### WHAT THE TASK ASKS
Pick out every line in the records below that contains the word "themes", and copy each of those lines.

(Entries taken from a collection)
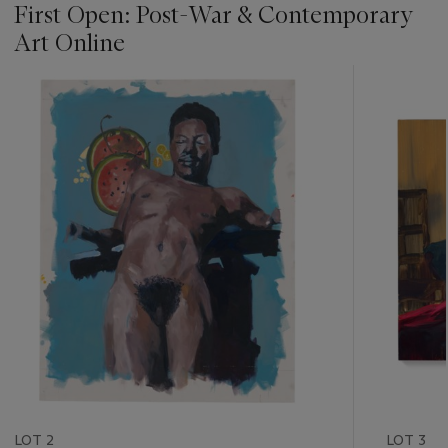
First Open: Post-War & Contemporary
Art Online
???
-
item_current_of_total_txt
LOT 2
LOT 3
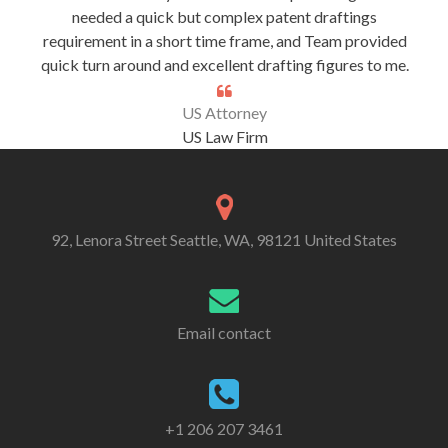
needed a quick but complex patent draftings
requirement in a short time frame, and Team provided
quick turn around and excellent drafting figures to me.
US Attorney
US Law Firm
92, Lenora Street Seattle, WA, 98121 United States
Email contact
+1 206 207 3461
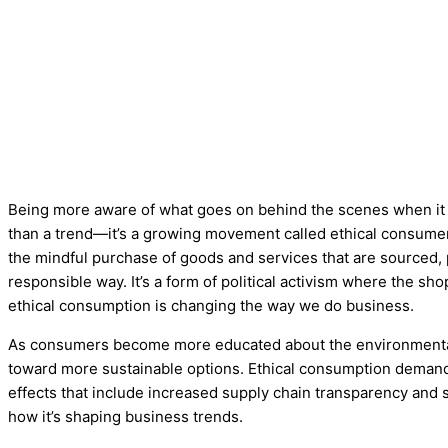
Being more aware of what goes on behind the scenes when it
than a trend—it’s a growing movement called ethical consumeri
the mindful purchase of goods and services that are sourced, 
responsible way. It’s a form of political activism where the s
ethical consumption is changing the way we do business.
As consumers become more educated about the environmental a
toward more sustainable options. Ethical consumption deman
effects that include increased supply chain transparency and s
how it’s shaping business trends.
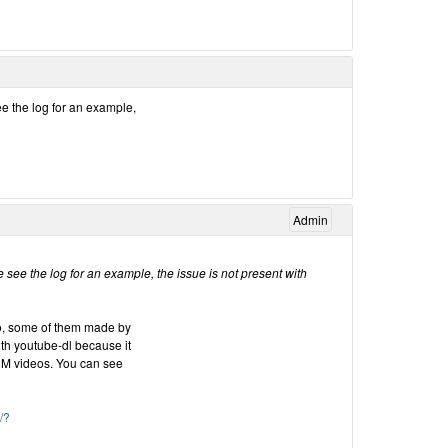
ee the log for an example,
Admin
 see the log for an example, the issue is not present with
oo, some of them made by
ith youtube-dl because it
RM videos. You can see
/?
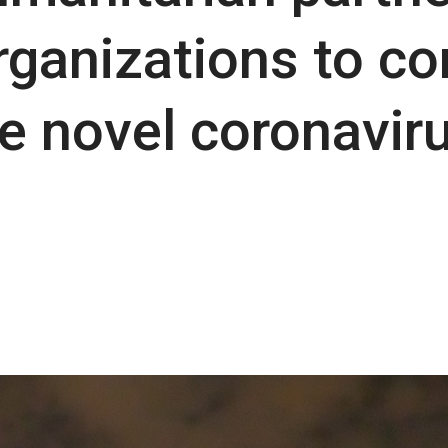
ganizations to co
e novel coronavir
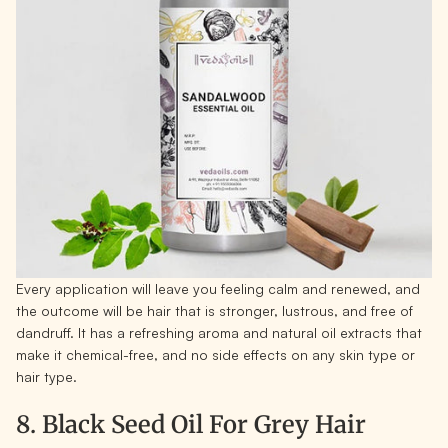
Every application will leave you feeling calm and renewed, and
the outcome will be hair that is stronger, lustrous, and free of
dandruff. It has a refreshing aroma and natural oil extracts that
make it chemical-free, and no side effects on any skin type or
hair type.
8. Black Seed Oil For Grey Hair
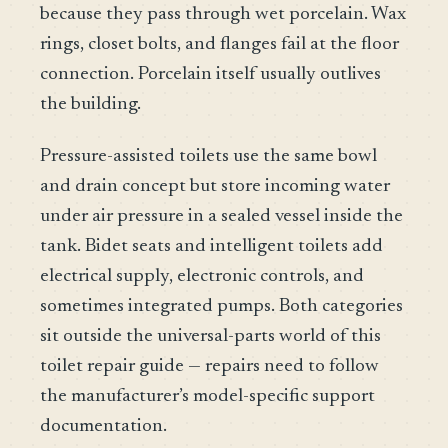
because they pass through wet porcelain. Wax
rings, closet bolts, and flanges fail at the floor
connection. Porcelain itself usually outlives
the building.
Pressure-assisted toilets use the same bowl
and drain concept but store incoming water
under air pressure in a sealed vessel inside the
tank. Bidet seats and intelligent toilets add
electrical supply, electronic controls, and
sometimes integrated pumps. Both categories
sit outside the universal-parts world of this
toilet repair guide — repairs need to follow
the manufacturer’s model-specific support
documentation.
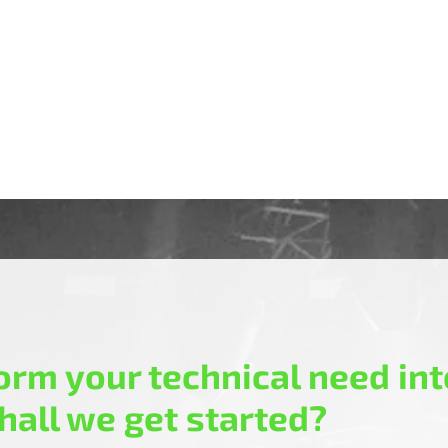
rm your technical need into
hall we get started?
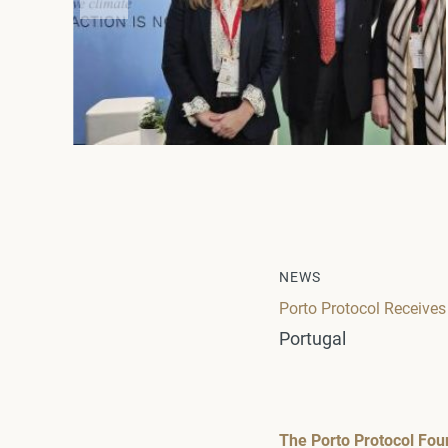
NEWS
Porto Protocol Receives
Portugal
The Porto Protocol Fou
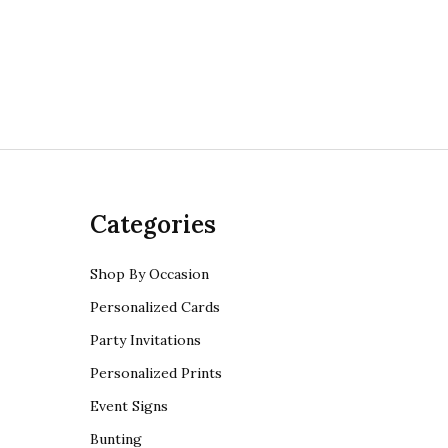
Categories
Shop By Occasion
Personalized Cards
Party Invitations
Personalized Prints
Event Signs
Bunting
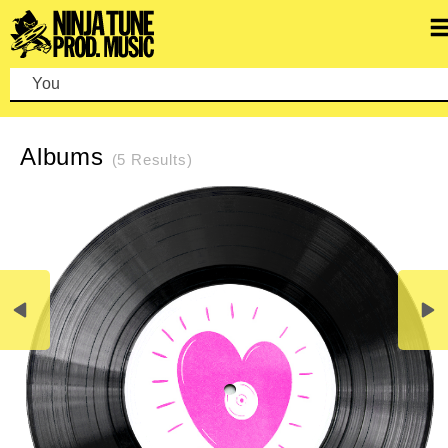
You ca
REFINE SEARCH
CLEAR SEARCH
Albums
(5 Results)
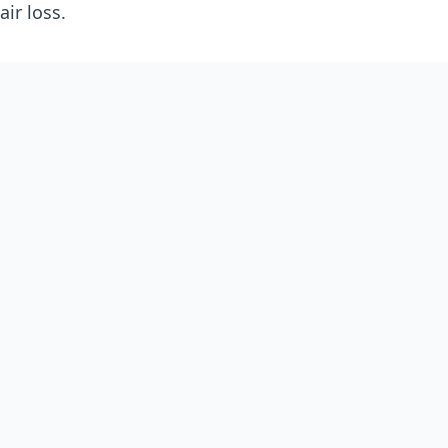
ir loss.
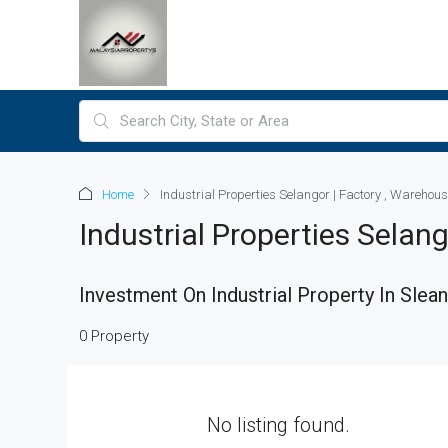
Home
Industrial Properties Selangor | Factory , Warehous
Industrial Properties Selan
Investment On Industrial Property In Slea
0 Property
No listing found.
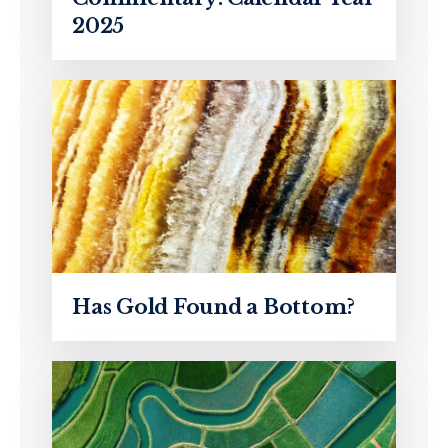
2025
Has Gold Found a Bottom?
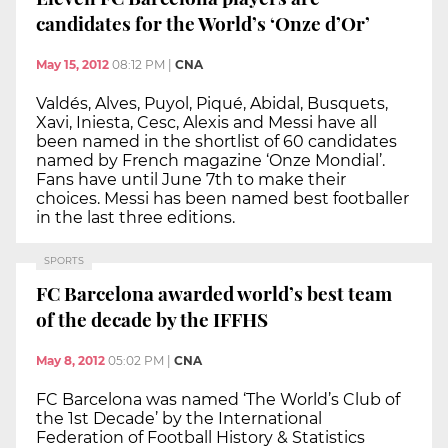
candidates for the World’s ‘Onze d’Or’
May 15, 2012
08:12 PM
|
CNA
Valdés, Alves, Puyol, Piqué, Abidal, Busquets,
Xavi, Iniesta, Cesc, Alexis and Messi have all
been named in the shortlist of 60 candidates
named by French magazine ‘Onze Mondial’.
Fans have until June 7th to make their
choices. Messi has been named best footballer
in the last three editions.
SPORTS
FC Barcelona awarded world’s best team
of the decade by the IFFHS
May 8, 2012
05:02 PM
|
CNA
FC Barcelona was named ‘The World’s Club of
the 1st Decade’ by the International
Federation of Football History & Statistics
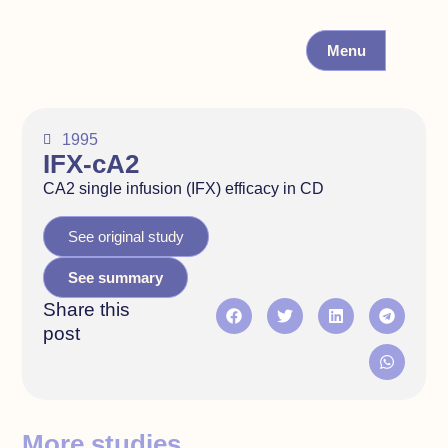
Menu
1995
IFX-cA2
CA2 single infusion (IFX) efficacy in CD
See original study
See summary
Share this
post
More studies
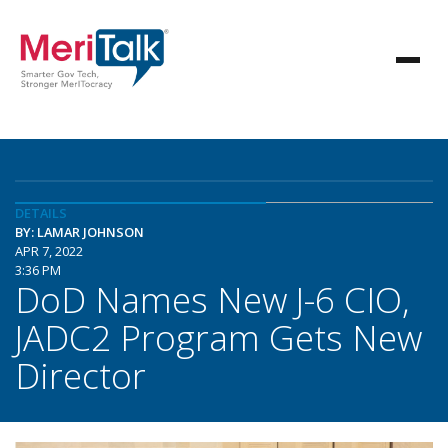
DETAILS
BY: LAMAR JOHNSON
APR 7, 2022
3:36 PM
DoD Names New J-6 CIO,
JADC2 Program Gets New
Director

* * *

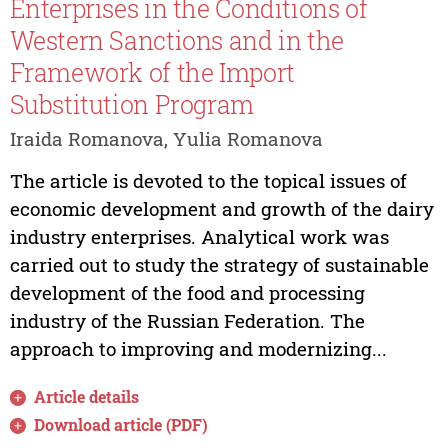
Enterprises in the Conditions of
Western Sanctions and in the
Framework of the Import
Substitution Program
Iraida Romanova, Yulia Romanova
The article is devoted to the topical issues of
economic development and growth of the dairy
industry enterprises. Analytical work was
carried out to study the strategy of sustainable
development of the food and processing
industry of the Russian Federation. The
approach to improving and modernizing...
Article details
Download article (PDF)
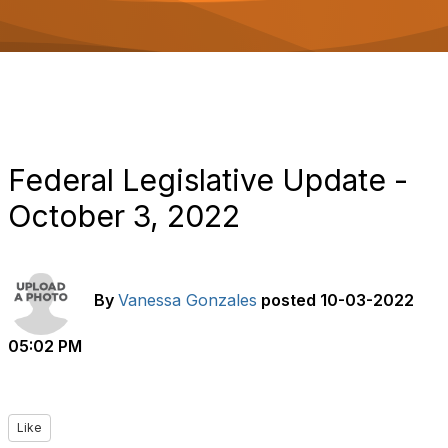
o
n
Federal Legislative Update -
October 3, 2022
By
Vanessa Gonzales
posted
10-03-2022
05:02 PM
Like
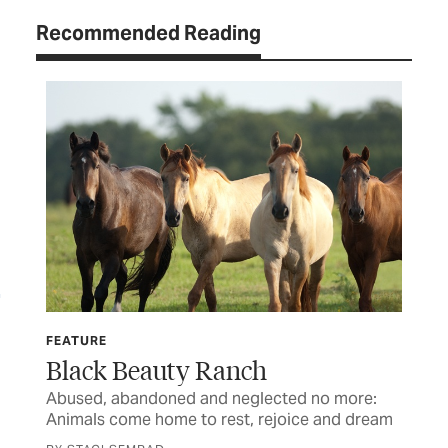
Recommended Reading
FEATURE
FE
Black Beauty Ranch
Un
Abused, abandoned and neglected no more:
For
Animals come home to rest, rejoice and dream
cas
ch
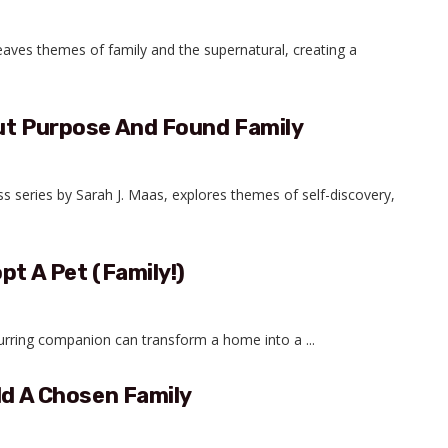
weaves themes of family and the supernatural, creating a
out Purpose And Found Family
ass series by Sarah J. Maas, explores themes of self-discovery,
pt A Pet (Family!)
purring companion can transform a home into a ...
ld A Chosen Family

...

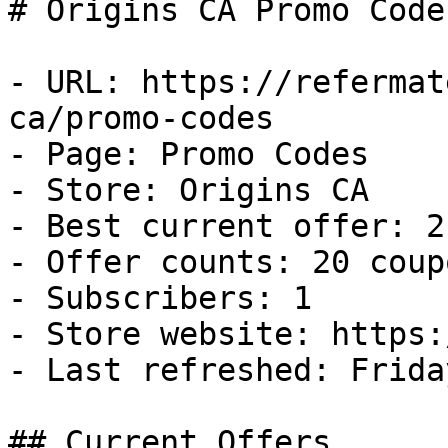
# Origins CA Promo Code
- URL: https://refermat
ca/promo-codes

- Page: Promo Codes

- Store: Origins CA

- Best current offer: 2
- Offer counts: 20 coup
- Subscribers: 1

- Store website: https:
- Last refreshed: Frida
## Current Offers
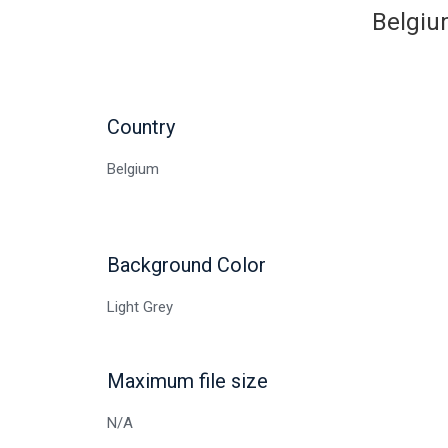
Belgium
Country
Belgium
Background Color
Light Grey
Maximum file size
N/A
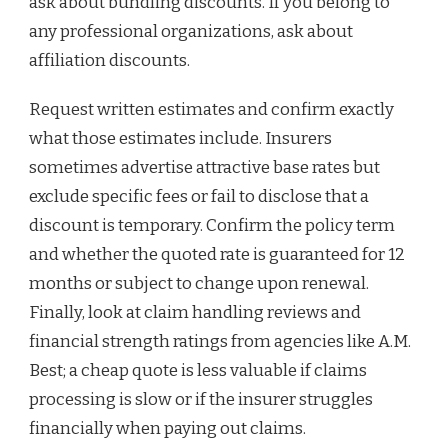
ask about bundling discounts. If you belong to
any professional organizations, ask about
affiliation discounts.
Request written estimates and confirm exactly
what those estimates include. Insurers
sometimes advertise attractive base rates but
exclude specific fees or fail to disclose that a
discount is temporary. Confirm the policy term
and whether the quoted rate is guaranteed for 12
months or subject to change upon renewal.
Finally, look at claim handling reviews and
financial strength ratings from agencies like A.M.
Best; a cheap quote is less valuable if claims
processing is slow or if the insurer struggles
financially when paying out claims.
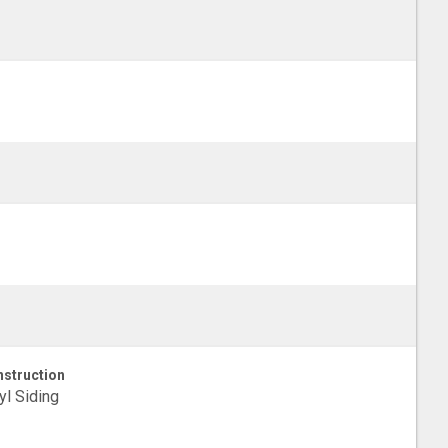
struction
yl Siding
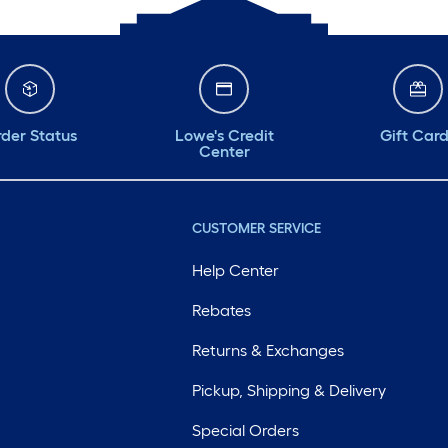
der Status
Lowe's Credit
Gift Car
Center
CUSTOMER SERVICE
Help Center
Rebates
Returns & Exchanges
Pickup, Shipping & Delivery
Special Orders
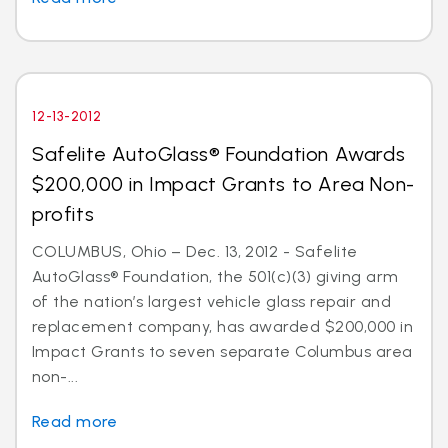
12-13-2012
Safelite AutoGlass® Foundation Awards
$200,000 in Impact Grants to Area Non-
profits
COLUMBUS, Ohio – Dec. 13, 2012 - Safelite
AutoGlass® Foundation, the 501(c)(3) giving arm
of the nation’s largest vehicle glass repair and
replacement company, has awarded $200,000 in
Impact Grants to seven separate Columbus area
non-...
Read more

### TASK RESULT
weaves themes of family and the supernatural, creating a
ass series by Sarah J. Maas, explores themes of self-discovery,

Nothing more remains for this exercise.